Joan Crick - known as Joan Glover at the time - was there in the very early

stages of Miss Andy's career in Newtown and remembers how a so-so physical

education regimen really became something under Miss Andy's guidance.

"I looked for forward to gym class," Mrs Crick said. "She brought in lots of

different field events, things we never had before, and if you had any ability

she was right there to promote it."

The girls Miss Andy found for her basketball team in the 1940s and '50s had a

lot of ability, it seems. From the 1944-45 season, her first as coach of what

was the Hawley School girls' basketball team, right through the 1953-54

season, Miss Andy watched as her girls won 96 games, lost just three and tied

three others, while captured four Housatonic Valley Schoolmen's League

championships in the six years that league players were sponsored.

In that time, the Hawley School girls put together eight undefeated seasons

and winning streaks measuring 29 and 35 games. No team, in those 10 seasons,

suffered more than one loss.

Wow.

"She always could bring out the best in anybody," said Mrs Crick, who played

for Miss Andy from 1946-47 through 1949-50. "She always had a twinkle in her

eye and a smile. You wanted to prove yourself to her. She didn't say an awful

lot, but you knew just by looking at her that she was proud."

Which was most of the time, considering a 96-3-3 basketball record in 10

seasons. But even when things weren't going so well - which was infrequent -

Miss Andy had a way of staying nonplused.

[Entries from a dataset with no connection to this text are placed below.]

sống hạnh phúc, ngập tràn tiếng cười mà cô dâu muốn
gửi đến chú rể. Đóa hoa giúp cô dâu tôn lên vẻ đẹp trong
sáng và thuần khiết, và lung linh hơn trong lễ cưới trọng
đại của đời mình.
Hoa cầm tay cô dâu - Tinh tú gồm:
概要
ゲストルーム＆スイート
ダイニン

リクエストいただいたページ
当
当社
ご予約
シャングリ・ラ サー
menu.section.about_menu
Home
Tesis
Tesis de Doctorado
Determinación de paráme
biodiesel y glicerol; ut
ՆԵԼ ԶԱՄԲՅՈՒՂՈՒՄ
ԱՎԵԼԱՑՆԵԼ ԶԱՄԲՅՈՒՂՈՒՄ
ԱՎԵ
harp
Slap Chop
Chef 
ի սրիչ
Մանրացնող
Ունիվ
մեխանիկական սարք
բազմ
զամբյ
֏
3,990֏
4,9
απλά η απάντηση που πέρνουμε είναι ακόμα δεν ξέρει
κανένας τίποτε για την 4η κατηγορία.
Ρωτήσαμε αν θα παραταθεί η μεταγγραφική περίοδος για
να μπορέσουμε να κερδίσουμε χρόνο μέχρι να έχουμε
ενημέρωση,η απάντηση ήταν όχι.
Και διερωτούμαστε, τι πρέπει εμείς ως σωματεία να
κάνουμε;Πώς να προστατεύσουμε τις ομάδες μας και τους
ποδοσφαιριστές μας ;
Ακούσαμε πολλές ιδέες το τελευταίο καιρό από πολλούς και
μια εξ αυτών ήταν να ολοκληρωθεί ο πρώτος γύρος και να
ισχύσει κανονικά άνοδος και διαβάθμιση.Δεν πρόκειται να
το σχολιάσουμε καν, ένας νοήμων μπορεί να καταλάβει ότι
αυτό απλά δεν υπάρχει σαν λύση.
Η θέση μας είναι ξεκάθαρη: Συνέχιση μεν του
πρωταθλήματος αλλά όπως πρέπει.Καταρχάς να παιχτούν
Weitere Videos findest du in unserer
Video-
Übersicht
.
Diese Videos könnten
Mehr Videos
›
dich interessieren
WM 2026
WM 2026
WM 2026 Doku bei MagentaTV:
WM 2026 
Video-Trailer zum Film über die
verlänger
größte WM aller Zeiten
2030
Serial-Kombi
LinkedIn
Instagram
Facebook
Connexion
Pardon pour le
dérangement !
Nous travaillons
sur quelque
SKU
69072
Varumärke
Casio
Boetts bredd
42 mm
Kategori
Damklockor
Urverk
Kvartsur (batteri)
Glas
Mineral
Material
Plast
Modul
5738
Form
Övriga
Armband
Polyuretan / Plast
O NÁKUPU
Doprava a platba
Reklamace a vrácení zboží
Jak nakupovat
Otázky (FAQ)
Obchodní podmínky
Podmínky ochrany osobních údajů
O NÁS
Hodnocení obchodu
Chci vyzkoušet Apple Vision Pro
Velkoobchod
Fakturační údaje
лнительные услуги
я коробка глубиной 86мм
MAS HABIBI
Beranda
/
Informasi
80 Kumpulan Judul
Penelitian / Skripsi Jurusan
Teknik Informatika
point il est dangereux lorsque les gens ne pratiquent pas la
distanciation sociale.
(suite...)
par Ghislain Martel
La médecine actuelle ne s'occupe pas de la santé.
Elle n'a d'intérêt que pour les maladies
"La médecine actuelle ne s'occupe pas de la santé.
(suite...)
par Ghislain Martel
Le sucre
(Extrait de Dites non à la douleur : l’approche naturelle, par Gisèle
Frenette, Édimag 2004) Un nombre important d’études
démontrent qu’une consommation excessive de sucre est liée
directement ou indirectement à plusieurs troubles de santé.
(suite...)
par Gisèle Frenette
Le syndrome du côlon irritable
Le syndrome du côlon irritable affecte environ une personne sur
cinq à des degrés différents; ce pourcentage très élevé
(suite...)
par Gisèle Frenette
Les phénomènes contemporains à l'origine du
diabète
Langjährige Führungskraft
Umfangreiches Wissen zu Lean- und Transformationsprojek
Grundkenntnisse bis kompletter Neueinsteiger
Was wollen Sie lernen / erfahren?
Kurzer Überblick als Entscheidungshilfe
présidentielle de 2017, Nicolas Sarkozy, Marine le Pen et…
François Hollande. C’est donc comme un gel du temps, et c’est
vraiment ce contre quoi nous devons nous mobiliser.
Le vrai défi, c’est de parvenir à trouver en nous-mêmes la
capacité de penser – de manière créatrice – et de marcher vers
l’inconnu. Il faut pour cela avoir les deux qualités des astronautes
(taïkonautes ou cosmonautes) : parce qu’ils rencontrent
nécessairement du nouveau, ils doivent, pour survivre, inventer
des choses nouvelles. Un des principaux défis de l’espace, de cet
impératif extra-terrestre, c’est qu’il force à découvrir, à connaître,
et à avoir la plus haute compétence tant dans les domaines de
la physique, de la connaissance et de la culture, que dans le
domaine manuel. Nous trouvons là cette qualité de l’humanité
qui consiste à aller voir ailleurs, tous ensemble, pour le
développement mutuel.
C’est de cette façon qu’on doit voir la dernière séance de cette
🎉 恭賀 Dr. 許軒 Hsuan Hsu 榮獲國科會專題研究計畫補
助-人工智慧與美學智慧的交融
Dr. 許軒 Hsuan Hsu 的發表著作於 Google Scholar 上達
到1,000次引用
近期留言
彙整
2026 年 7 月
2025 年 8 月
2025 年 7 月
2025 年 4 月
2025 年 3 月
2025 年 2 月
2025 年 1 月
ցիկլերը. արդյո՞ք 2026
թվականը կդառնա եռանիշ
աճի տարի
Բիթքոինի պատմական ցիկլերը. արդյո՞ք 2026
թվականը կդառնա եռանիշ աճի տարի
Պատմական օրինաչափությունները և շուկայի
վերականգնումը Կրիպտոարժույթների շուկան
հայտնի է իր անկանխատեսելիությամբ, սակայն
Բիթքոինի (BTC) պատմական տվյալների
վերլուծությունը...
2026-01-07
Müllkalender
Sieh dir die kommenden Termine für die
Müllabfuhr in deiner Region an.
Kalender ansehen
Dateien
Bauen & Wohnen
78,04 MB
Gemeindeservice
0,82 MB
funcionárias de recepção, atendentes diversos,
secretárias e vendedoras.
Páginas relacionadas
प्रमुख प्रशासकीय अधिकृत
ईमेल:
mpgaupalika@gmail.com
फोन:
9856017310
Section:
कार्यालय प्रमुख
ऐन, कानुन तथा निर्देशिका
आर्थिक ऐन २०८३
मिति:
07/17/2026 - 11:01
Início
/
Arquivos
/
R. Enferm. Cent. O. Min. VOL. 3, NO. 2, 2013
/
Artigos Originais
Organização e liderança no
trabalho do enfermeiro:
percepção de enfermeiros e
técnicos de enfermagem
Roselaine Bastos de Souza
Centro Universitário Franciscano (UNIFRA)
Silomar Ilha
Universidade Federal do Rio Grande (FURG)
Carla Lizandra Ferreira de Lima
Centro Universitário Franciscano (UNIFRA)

Mrs Crick remembered, "She'd lean her elbows on her knees and just watch and

watch. She'd never yell, but you just knew when she didn't like something. She

loved to see us do well and play well. She looked at us and that's all we

needed."

Miss Andy was prolific not only in basketball, though. When field hockey

became a part of the athletic landscape at Newtown High School, Miss Andy

started winning some more championships.

The Western Connecticut Conference had yet to be formed, but in 1960 the Lady

Indians were priming themselves by finishing 4-0-1 (two wins over Masuk and

one over New Milford). Four years later, in the infancy of the WCC, Miss Andy

led the Lady Indians to a 6-0 record and their first WCC title and watched as

her team not only remained undefeated, but did not allow a goal until the

final half of the final game of the season. After a bad season in 1968, in

which Newtown stumbled to a 1-4-4 record, the Lady Indians returned to

championship form in 1970 with a 6-0-2 mark.

There was no titles left after that.

Miss Andy coached softball for almost 30 years and when she retired following

the 1973-74 school year, Bob Sveda assumed control and rode the program

through the next 17 seasons until a guy by the name of Bob Zito, in 1992,

became only the third coach the program ever had.

"The kids loved her," said Miss LeBeau. "They responded well to her. She could

get them to do things that other people might not be able to get them to do.

She never yelled at anyone, but had a way she would kind of kid them into

things."

Miss Andy had a profound impact on hundreds of young female athletes . . . as

well as many of the coaches she worked alongside.

"I found myself saying things she might have said in certain situations," said

Miss LeBeau. "I thought about her a lot in my teaching career, after she

retired and I always said if I could be half the person she was as a P.E.

teacher that I would be successful."

When Miss Andy retired in 1974, she was sent off with a retirement party that

featured the re-appearance of many of the young women she coached - as far

back as the 1940s.

"She was one of my favorite, favorite people," said Mrs Crick.